Cory Doctorow: Can giving away free electronic books really sell printed books? - rms
http://www.locusmag.com/Features/2007/09/cory-doctorow-freekonomic-e-books.html

======
steffon
This makes sense to me for publishers and writers that aren't in the top 25%
of books being sold. Marketing for many consumables can be thought of as a
two-step diffusion process: Diffusion step 1. Utilize the mass-media to send
your product message toward a target audience. Diffusion step 2. Hope that the
early adopters and opinion leaders within those audiences tell their friends
and exercise their networks of influence so that "word-of-mouth" perpetuates
the message first sent by the mass-media.

For many cultural product industries, like publishing, they release many more
products then they can afford to buy mass-media advertising campaigns for. For
those products without mass-media coverage, it makes a lot of sense to give
away free copies of the book.

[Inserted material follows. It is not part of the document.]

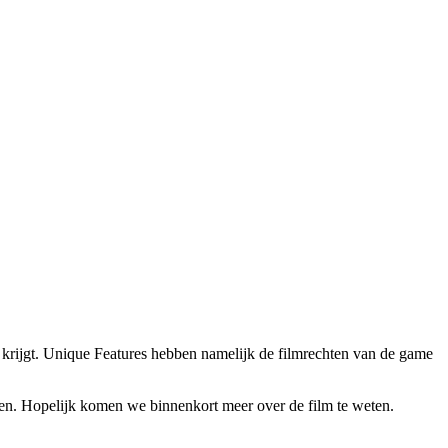
 krijgt. Unique Features hebben namelijk de filmrechten van de game
en. Hopelijk komen we binnenkort meer over de film te weten.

The innovators and early adopters that crave and
promote new products have the material they need to jumpstart the second step
of the diffusion process (word-of-mouth), and a publisher and writer could see
higher sales numbers than they otherwise would have: they still benefit from
second stage diffusion without the mass-media costs.

And if there is a concern that the "message would get out" that the book is
free online, the publisher could only give away the first 12,000 free online.
It seems like putting a cap on free copies could maximize the potential of
"word-of-mouth" diffusion and limit the risk of lost sales.

------
cstejerean
I tend to agree with the views expressed in this article. I can't stand
reading books on a computer. Having an online format makes certain things more
convenient like quickly looking up something in a reference book (beats
flipping pages). Having an online copy of the book (for example with Amazon's
search inside this book feature) has allowed me to get a better idea if I
really want to buy the book (and in the case of Amazon led me to promptly add
the item to my cart).